Model-based investigation of the transcriptional activity of p53 and its feedback loop regulation via 14-3-3σ.

Experiments have recently shown that p53 expression can display oscillations in response to certain stress signals. In this work, mathematical modelling and bifurcation analysis are combined to investigate under which conditions the oscillation of p53 could propagate to its direct downstream transcription targets.
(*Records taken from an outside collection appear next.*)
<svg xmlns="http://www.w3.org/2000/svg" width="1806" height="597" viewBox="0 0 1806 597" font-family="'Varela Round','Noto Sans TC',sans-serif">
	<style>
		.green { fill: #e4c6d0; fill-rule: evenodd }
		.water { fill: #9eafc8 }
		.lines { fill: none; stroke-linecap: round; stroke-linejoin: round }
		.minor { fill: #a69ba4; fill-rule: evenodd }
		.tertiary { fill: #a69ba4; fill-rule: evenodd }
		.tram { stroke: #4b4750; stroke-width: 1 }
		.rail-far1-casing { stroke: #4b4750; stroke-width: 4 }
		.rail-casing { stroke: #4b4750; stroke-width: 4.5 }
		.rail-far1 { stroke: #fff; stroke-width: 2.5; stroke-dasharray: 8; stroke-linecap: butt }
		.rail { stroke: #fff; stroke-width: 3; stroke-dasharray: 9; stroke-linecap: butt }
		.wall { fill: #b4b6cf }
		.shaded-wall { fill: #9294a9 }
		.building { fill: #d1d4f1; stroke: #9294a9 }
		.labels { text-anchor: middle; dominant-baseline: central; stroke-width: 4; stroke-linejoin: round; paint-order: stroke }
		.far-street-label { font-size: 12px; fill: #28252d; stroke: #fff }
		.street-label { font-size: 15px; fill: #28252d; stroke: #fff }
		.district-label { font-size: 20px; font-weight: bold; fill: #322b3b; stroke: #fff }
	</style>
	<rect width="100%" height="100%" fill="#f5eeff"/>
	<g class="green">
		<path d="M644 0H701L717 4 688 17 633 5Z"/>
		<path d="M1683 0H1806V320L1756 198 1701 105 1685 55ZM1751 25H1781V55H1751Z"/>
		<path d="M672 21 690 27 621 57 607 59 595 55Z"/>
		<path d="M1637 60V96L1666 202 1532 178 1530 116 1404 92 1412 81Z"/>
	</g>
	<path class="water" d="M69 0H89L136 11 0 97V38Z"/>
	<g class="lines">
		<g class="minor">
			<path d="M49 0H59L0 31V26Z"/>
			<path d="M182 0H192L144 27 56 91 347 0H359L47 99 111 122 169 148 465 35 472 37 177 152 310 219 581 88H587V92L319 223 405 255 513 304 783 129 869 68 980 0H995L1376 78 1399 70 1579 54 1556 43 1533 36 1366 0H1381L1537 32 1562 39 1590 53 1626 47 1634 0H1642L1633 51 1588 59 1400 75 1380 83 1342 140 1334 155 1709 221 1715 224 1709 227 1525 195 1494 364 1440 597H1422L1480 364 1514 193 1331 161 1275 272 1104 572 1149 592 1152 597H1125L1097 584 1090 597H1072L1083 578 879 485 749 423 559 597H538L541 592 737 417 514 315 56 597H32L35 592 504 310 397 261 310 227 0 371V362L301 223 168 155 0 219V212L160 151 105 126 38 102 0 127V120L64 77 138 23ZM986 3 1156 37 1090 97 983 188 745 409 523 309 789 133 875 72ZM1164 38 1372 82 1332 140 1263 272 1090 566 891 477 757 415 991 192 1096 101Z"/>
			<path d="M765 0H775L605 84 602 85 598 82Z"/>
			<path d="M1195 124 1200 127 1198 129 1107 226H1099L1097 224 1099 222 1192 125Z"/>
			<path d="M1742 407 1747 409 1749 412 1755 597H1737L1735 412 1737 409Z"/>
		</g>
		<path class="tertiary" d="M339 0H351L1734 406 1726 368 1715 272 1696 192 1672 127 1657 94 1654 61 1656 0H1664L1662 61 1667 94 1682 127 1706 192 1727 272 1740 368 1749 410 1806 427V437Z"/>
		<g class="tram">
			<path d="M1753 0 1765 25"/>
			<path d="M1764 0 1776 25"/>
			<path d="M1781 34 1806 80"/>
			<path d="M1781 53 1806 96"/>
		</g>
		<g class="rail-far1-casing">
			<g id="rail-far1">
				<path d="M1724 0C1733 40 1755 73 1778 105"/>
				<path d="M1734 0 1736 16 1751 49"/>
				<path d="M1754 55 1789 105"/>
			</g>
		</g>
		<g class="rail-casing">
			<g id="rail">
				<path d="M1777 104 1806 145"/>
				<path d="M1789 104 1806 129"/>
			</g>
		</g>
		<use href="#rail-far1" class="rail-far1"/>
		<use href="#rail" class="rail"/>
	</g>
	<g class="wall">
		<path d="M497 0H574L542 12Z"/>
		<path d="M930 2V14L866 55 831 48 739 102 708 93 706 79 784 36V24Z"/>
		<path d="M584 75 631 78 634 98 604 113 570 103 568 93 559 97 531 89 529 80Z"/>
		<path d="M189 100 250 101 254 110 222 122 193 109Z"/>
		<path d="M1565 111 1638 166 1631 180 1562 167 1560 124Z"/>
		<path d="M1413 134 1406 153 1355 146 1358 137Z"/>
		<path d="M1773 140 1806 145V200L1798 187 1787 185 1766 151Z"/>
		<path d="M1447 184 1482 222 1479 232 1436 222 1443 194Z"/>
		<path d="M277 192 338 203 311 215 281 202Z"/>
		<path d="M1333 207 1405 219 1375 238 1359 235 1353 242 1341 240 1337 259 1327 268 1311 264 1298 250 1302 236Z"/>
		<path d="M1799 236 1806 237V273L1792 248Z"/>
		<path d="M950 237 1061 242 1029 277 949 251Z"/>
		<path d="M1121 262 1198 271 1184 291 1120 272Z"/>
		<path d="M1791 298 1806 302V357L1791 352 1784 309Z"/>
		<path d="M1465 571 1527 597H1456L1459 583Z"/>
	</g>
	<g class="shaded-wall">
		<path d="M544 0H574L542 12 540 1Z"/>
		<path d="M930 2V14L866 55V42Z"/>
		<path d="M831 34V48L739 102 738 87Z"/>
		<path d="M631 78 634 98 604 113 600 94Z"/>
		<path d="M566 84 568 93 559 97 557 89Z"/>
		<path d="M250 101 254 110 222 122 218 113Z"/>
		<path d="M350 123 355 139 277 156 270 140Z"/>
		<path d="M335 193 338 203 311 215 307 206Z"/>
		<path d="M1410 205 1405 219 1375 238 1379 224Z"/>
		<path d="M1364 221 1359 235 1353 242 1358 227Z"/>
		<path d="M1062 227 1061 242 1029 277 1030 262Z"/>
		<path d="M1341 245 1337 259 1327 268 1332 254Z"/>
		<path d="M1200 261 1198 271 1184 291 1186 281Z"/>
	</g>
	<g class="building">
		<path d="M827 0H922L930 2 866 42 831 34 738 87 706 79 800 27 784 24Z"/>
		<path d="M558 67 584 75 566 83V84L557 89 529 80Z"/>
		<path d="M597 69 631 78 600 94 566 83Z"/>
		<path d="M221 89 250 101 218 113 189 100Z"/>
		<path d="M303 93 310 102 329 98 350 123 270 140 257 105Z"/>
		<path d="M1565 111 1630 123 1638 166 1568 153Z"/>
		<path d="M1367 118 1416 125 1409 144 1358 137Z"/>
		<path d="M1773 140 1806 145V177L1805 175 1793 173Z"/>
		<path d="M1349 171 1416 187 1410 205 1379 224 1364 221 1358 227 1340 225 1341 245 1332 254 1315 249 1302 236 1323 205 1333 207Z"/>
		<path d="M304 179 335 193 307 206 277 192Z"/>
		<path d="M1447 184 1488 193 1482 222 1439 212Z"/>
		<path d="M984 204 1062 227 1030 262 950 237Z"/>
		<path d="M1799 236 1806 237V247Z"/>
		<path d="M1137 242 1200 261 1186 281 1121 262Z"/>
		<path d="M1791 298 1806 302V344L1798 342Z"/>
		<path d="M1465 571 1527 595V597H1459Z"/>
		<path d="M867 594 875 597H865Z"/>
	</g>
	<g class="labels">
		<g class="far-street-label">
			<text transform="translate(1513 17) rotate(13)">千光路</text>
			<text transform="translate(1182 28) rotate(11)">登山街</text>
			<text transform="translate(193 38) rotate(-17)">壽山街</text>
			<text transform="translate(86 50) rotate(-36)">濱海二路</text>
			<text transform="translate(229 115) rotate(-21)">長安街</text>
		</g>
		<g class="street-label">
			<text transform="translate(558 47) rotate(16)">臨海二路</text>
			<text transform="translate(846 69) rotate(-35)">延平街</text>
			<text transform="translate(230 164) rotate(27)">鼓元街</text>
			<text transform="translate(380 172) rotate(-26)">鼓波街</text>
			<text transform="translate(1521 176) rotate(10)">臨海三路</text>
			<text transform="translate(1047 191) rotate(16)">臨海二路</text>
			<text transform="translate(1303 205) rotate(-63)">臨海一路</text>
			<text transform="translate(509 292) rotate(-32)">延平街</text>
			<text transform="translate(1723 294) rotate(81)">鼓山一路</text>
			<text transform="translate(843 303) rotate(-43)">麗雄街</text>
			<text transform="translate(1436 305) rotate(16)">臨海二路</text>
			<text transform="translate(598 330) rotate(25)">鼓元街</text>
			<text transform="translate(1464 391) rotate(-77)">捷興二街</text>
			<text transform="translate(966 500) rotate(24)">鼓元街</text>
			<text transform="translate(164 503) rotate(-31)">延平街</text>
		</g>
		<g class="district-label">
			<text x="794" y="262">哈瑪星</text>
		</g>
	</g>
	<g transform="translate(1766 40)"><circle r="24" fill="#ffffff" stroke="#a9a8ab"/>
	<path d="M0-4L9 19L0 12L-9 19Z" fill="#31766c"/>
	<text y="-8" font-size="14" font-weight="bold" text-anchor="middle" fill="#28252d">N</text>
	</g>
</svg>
The authors' analysis suggests that oscillations of p53 will propagate only to proteins with medium-fast mRNA and protein turnover rates. The authors retrieved data concerning the half-life of mRNA and protein for a number of p53-promoted genes and found that, according to their model, most of them are not able to inherit the oscillation of p53 because of their slow turnover rates. However, their analysis indicates that p53 oscillation may actually fine-tune the expression pattern of a protein when it is integrated with a second oscillatory signal. The authors also consider the case of additional regulatory loops affecting p53 oscillations and involving proteins transcriptionally induced by p53. Their results for 14-3-3σ, a protein that targets the p53 inhibitor MDM2 for degradation, suggest that the addition of feedback-loop regulation may modulate basic properties of p53 oscillation and induce quick cessation of them under certain physiological conditions. Moreover, the interplay between DNA damage and 14-3-3σ may induce bistability in the oscillation of p53.